Qualities of monkey metacognition: Wagered time (WT) is diagnostic of the animals’ performance
To further substantiate these results, we expected that monkeys could indicate their confidence using their trial-by-trial wagered time. We showed that wagered time is diagnostic of the animals’ performance using a number of analyses. First, we compared the accuracy in reached (high confidence) and unreached (low confidence) trials; chi-square tests revealed that monkeys had higher accuracy in higher-confidence trials in both meta-perception (all four monkeys: χ2(1) = 31.88, p < 0.001; for individual monkeys: all p values < 0.05, Figure 6a) and meta-memory (all four monkeys: χ2(1) = 13.41, p < 0.001; for individual monkeys: all p values < 0.05, Figure 6b). To test whether the WT tracked the response outcomes, we performed logistic regression on response outcomes with WT, task (memory/perception), and the cross-product as factors. We confirmed that the WT could accurately predict the trial outcome (β1 = 0.033, standard error = 0.007, odds ratio = 1.033, z = 4.586, p < 0.001; Figure 6e). We found no interaction between task and WT (β3 = 0.0014, standard error = 0.011, odds ratio = 1.014, z = 1.335, p = 0.182), indicating that WT in both memory and perception tasks tracked the response outcomes. These results showed that the trial-wise wagered time was diagnostic of the animals’ decision outcome, reflecting that the monkeys were aware of their judgement outcome. All results held when we performed the analyses for each monkey individually (Table 3).

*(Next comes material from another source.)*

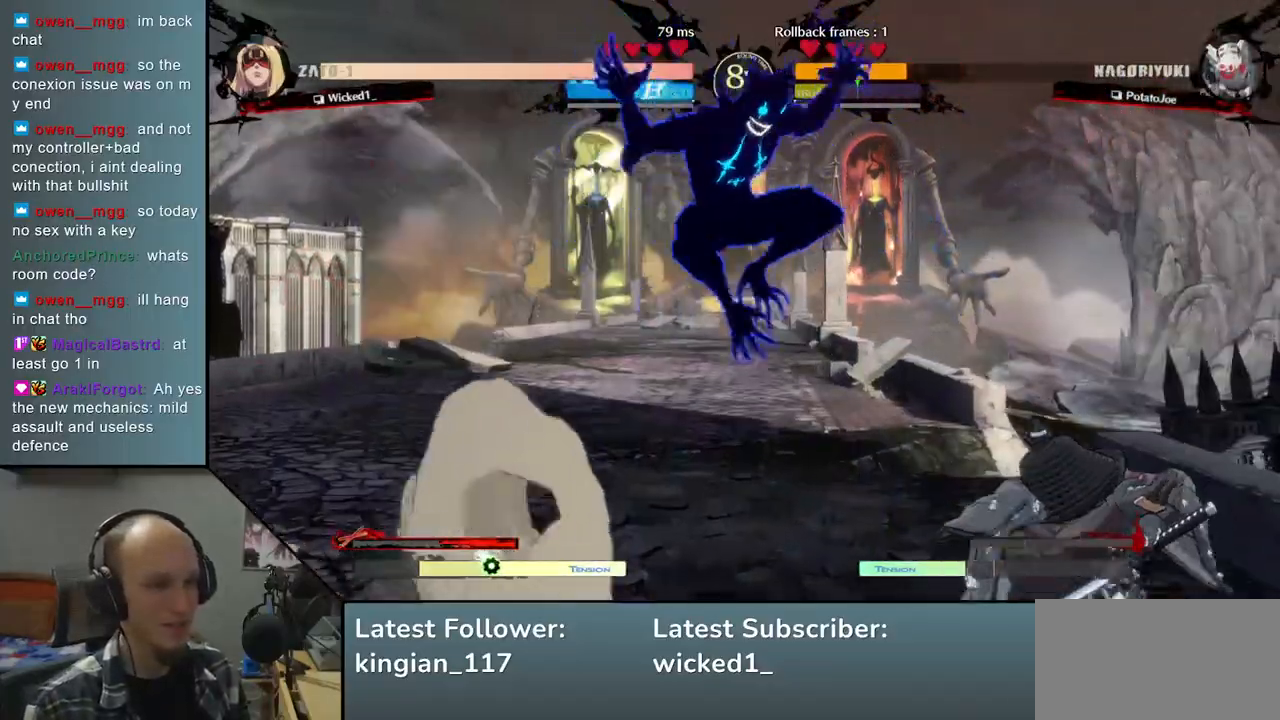
{"buttons": [], "left_stick": "center", "events": [[167, "left_stick", "left"], [217, "R1", "down"], [317, "R1", "up"], [467, "left_stick", "center"]]}
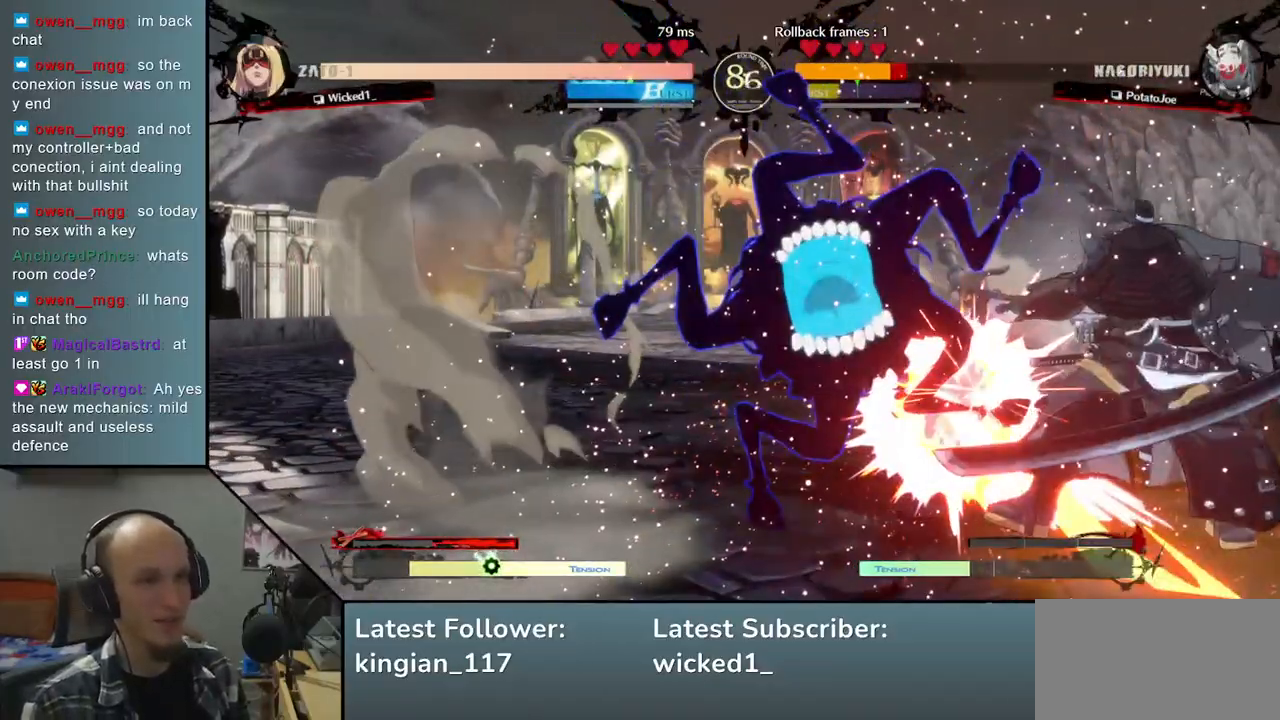
{"buttons": [], "left_stick": "down-right", "events": [[150, "left_stick", "down"], [233, "left_stick", "down-right"]]}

Qualities of monkey metacognition: Evidence regarding domain specificity
While we found a positive correlation between the perception and memory domains in daily individual accuracy (r(80) = 0.271; p = 0.0151; Figure 7a), their respective metacognitive efficiency scores did not correlate (r(80) = 0.1134; p = 0.3164; right panel in Figure 7b). This prompted us to examine the domain specificity with bias-free metacognitive efficiency (H-model meta-d′/d′). To assess the potential covariation between metacognitive abilities, we calculated a domain-generality index (DGI) for each subject. We quantified each monkey’s domain generality as well as the mean across the two tasks (Figure 7c and d). Specifically, we shuffled the task types (memory/perception) across all 40 days (20 days of memory and 20 days of perception) within each subject. This procedure was shuffled 1,000 times, and we obtained 40,000 simulated DGI values for each monkey. We found that all monkeys’ DGIs were above the simulated values, as confirmed by Mann–Whitney U tests against the mean of the simulated data (Mars: 0.167; Saturn: 0.182; Uranus: 0.350; Neptune: 0.260; Mann–Whitney U test results: all p values < 0.001, Figure 7e). Additionally, we employed pairwise correlation to assess the similarity of the two tasks across and within subjects (Figure 7g). The matrix of pairwise correlation was hierarchically clustered (Figure 7h), revealing two distinct clusters in which data from the same domain in multiple monkeys grouped together (whereas within-monkey data did not). This indicates that the within-task similarity of metacognitive efficiency was stronger than the within-subjects similarity. Together, these results suggest domain-specific constraints on metacognitive ability that transcend the individual animal level.